Provided text:
-------------------------
UK performance was solid at around 65Mbps. That’s about all we could expect from our 75Mbps fiber broadband line, and if you’ve a faster connection, you may see even better results.
European speeds were oddly inconsistent. Bulgaria isn’t normally one of the fastest performers, but it did well for us, averaging 55Mbps. Yet France and Netherlands, closer and normally very speedy, managed only 30-35Mbps.
The situation only got worse as we made longer distance connections. US speeds averaged around 35Mbps, but peaked at 55Mbps and were sometimes as low as 5Mbps, while Asian locations varied between 5 and 15Mbps.
These results were so unusual that we wondered whether they were due to some issue with our test internet connection. But when we turned ZenMate off, speeds returned to normal, and when we tried accessing ExpressVPN servers on the same system, the lowest recorded speed from the most distant server was still a very acceptable 22Mbps.
ZenMate seems capable of decent speeds in some locations, then, but there’s so much variation that it’s difficult to offer any guarantees. If performance is a priority and you’re tempted to sign up, we would recommend paying for one month, initially, and using that time to run some intensive speed tests of your own.
Connecting to a VPN can not only get you a virtual identity in another country, but may also give you access to content you wouldn’t be able to access otherwise, such as YouTube clips which are only available in specific locations.
-------------------------
Source information:
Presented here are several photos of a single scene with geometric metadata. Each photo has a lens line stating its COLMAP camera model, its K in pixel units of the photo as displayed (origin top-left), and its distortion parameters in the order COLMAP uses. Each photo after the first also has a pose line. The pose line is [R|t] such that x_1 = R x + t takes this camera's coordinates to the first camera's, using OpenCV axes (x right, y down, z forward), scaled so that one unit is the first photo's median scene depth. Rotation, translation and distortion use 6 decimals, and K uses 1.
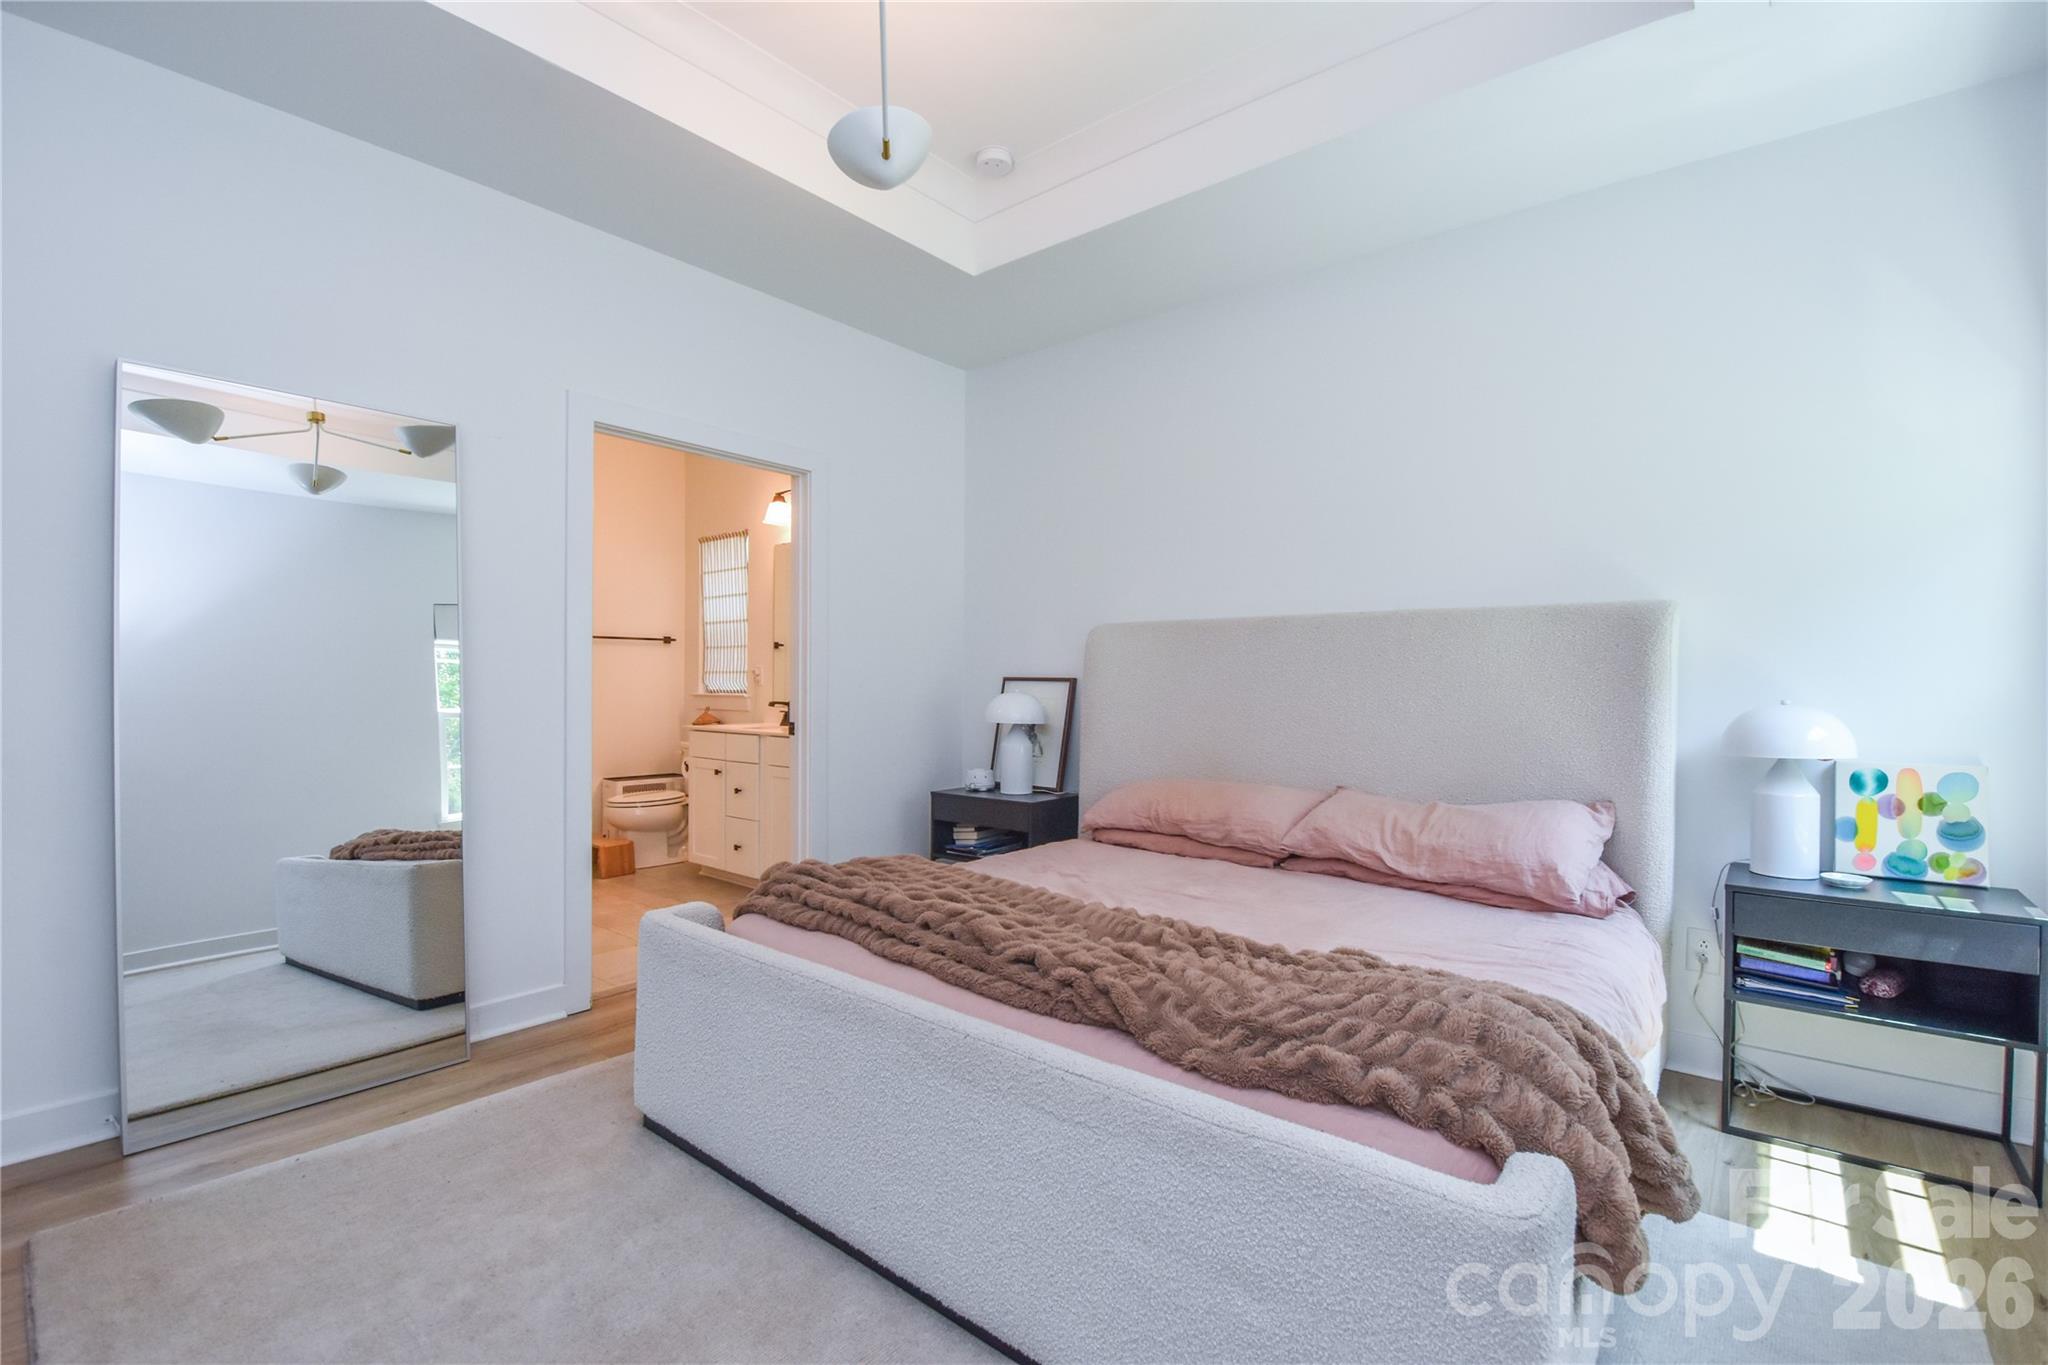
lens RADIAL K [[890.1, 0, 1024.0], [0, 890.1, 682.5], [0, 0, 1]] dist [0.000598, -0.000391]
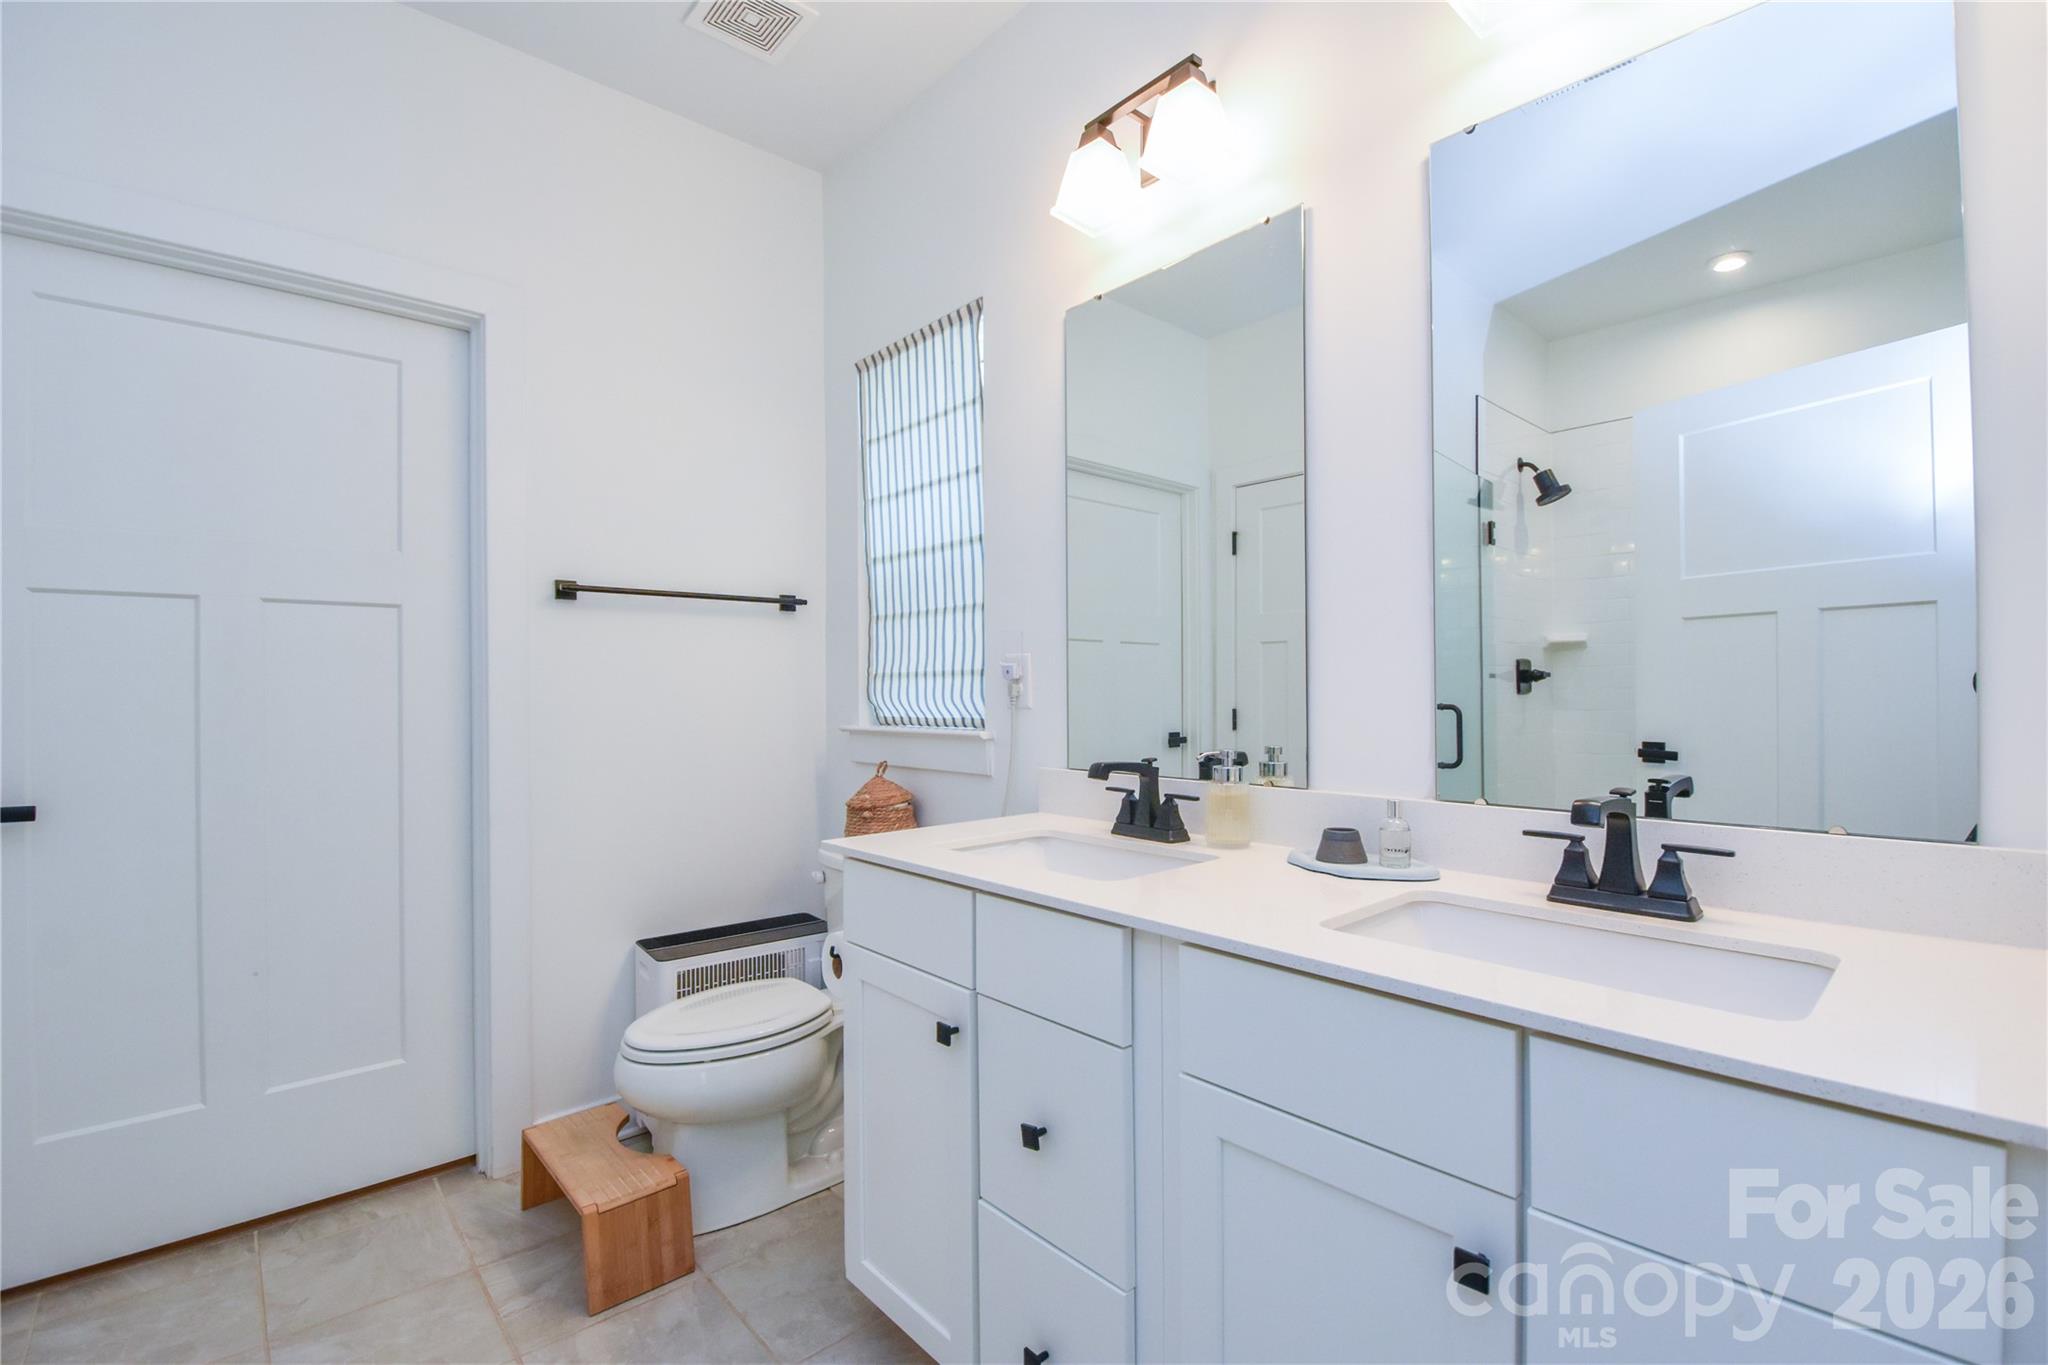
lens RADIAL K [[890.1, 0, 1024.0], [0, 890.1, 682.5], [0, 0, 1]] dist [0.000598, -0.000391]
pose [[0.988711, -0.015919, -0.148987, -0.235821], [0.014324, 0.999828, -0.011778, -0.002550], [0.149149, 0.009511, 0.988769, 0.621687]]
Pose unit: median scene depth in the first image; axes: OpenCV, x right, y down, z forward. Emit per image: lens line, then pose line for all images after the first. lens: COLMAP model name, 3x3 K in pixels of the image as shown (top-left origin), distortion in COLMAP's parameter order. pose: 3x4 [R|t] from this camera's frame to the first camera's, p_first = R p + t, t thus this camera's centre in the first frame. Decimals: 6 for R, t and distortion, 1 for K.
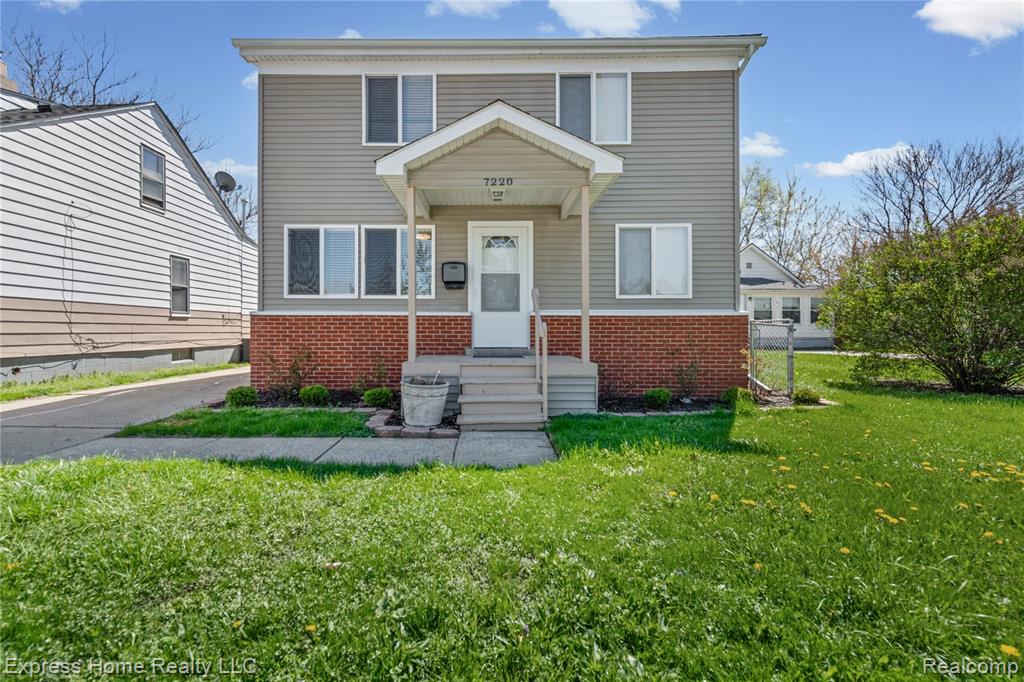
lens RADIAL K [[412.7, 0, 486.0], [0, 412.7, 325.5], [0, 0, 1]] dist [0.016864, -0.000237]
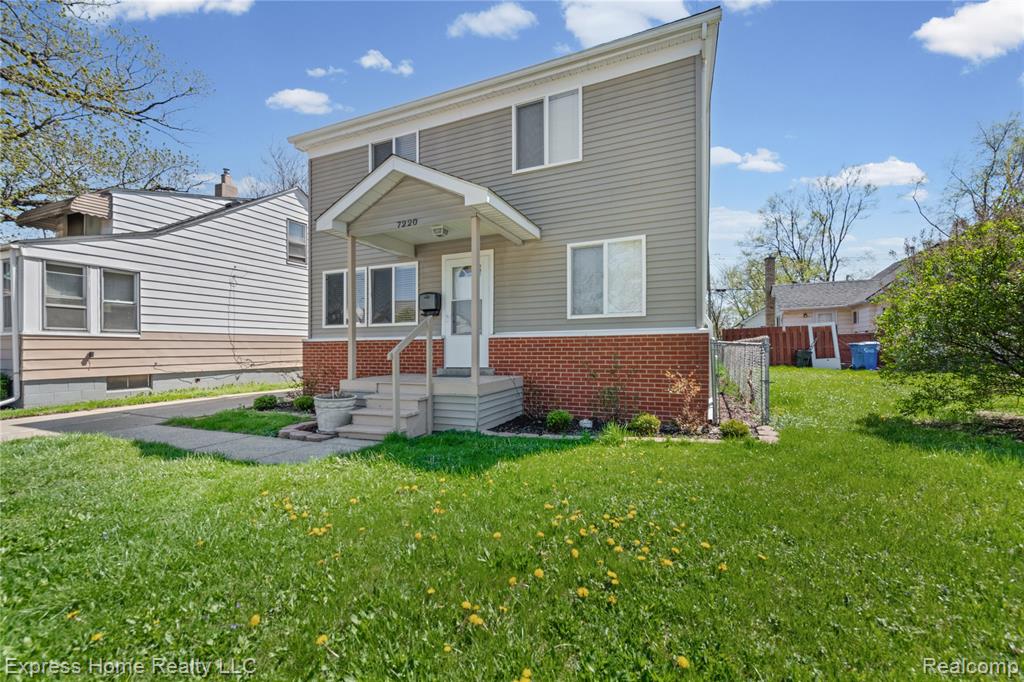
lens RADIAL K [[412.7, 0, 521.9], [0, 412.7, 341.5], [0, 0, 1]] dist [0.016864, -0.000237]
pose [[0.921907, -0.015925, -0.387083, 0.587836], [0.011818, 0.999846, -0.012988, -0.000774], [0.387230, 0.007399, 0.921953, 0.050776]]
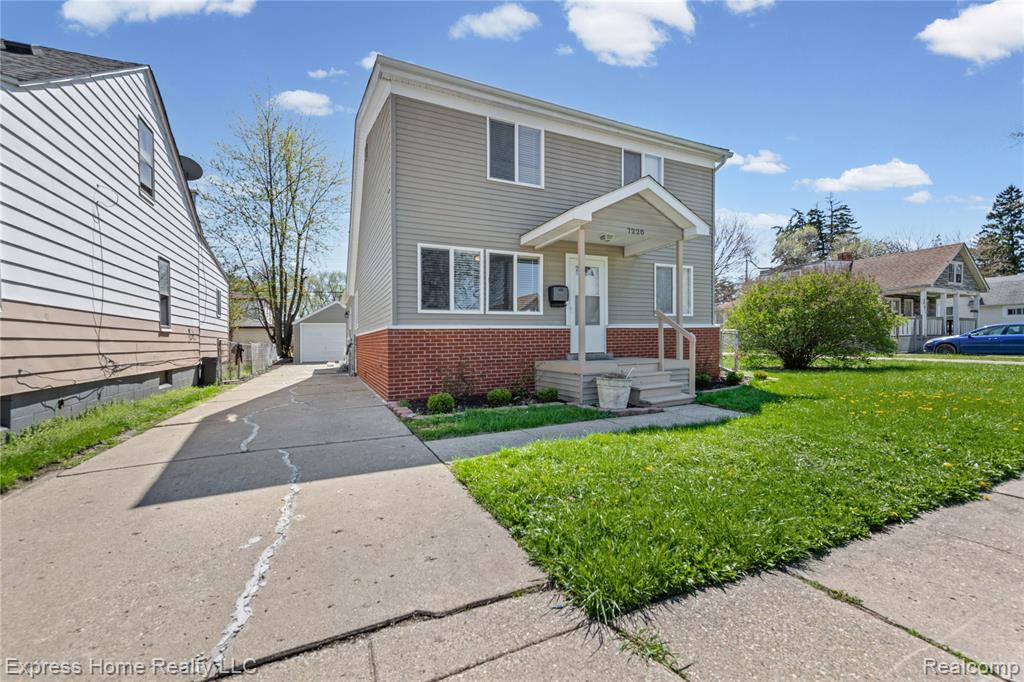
-------------------------
Exercise 1: Can you summarize the ZenMate speed review in two sentences?
Exercise 2: Can you carry the ZenMate speed review on from its final paragraph?

Written response 1: ZenMate reached about 65Mbps in the UK but was inconsistent elsewhere in Europe, with Bulgaria averaging 55Mbps while France and the Netherlands managed only 30-35Mbps, and speeds worsened over longer distances, falling as low as 5Mbps in the US and ranging from 5 to 15Mbps in Asia. Because speeds returned to normal with ZenMate off and ExpressVPN's slowest result on the same system was still 22Mbps, the review concludes that ZenMate's speeds vary too much to guarantee and recommends paying for one month first to run your own intensive speed tests.

Written response 2:
Some sites attempt to detect and block access via VPNs, so to check this, we test whether a service allows access to BBC iPlayer, US YouTube and US Netflix.
YouTube does little or no blocking, and we expected a quick success. Sure enough, ZenMate allowed us to stream content without difficulty.
BBC iPlayer can be more difficult, but it didn’t detect ZenMate, and we were able to view whatever we needed.
Even Netflix couldn’t stand in our way, and we were able to bypass its geoblocking restrictions with ease.
Content sites are blocking new IP addresses all the time, and this could change at any time. But if you sign up for ZenMate Ultimate, the company will give you some protection via an unusual Streaming Guarantee.
Nominate your favorite streaming service (US Netflix, Hulu, Amazon and Twitch are explicitly supported), and if ZenMate verifies that viewing is blocked (the service recognizes you’re not in the virtual location), you’ll earn credits for any renewal of your subscription.
There are some potential catches with this. ZenMate says the clock starts ticking once it’s verified there’s a problem, for instance, which gives plenty of scope for delays.
Still, we have to applaud the company for making a public commitment that it will try to restore a blocked streaming service. That’s something you won’t see with other VPNs.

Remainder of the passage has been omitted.